Our most recent miracle
It may seem odd to start a story in the middle...there's no background info...no motivation expressed...no details or plot leading up to this moment...but those stories are for another day. Today is about a phone call. Such a simple thing, a phone call, but I think I'll always remember this one.
Chris and I were relaxing together on the beach to celebrate our 16th anniversary when his phone rang with a call from our adoption agency. Although we've been waiting for this call, I can honestly say it was shocking, which goes to show how deep my lack of faith really goes.
You see, several weeks ago after waiting for 4 months, we were told that the file of the little girl we've been seeking to adopt was being transferred to a specific adoption agency (not ours) for placement.

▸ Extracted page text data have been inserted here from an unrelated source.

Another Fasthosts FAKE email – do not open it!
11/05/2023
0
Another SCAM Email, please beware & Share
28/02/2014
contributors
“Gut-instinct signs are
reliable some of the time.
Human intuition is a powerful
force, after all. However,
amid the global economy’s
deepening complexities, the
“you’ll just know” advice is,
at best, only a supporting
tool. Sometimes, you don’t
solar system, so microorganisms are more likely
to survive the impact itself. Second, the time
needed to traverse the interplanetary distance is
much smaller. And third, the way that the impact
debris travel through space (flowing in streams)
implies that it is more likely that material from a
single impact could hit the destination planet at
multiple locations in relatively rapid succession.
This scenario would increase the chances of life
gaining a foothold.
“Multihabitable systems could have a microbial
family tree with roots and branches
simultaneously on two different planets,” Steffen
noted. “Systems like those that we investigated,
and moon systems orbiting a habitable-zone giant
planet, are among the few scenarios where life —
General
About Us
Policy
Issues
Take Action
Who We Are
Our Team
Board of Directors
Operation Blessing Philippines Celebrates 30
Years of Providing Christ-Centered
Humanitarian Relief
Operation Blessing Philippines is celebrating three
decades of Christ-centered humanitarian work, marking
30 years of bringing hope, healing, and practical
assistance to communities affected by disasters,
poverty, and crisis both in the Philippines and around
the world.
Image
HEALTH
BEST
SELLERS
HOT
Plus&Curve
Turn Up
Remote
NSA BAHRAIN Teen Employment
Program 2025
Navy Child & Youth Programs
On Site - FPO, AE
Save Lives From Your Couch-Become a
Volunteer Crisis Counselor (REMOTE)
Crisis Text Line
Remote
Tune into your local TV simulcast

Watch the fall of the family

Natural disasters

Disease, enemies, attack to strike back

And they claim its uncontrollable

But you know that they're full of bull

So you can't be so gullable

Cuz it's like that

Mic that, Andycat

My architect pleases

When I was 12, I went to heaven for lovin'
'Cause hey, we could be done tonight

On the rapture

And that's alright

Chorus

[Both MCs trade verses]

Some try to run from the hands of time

For all practical purposes, this would mean it would not be possible for us to adopt this sweet one. We instructed our agency to use whatever means possible to gain access to her file. However, it seemed like all news was bad news. There was a delay while they waited for her file...then it had to be translated...then they said they were going to open her file up to all the families they had in their own data base before considering us...even if they agreed to some arrangement, it would likely add much time and money to the process in order to strike some "deal" between the two agencies....none of which was entirely positive or encouraging. There were tears shed, questions asked, and faith shaken. We even wanted to contact the second agency ourselves but were instructed to simply wait.
And so we did just that...with the exception of offering up many a prayer...we waited.
It's pretty easy to say you're trusting in God's sovereignty and leaning on His strength when you don't find yourself in a desperate situation...when you don't feel helpless to do anything but that. I was reminded on a daily basis just how much I was depending on my own ability to cross things off my list and accomplish what needed to be done. Self-sufficiency is the ugly cousin of pride, and I know her all too well.
However, in the midst of all my selfishness, God still chose to send that phone call. "The other agency has decided to give you full access to her file. They are holding her file for your family. Are you still interested?"
Just like that. No strings. No restrictions. No stipulations. Just "it's yours, if you want it" or more to the point, "she's yours, if you want her."
There is more...so much more. For now, we will just celebrate in, and give thanks for, this amazing miracle God worked for this little girl, for our family, and for His glory. May we never cease to praise Him.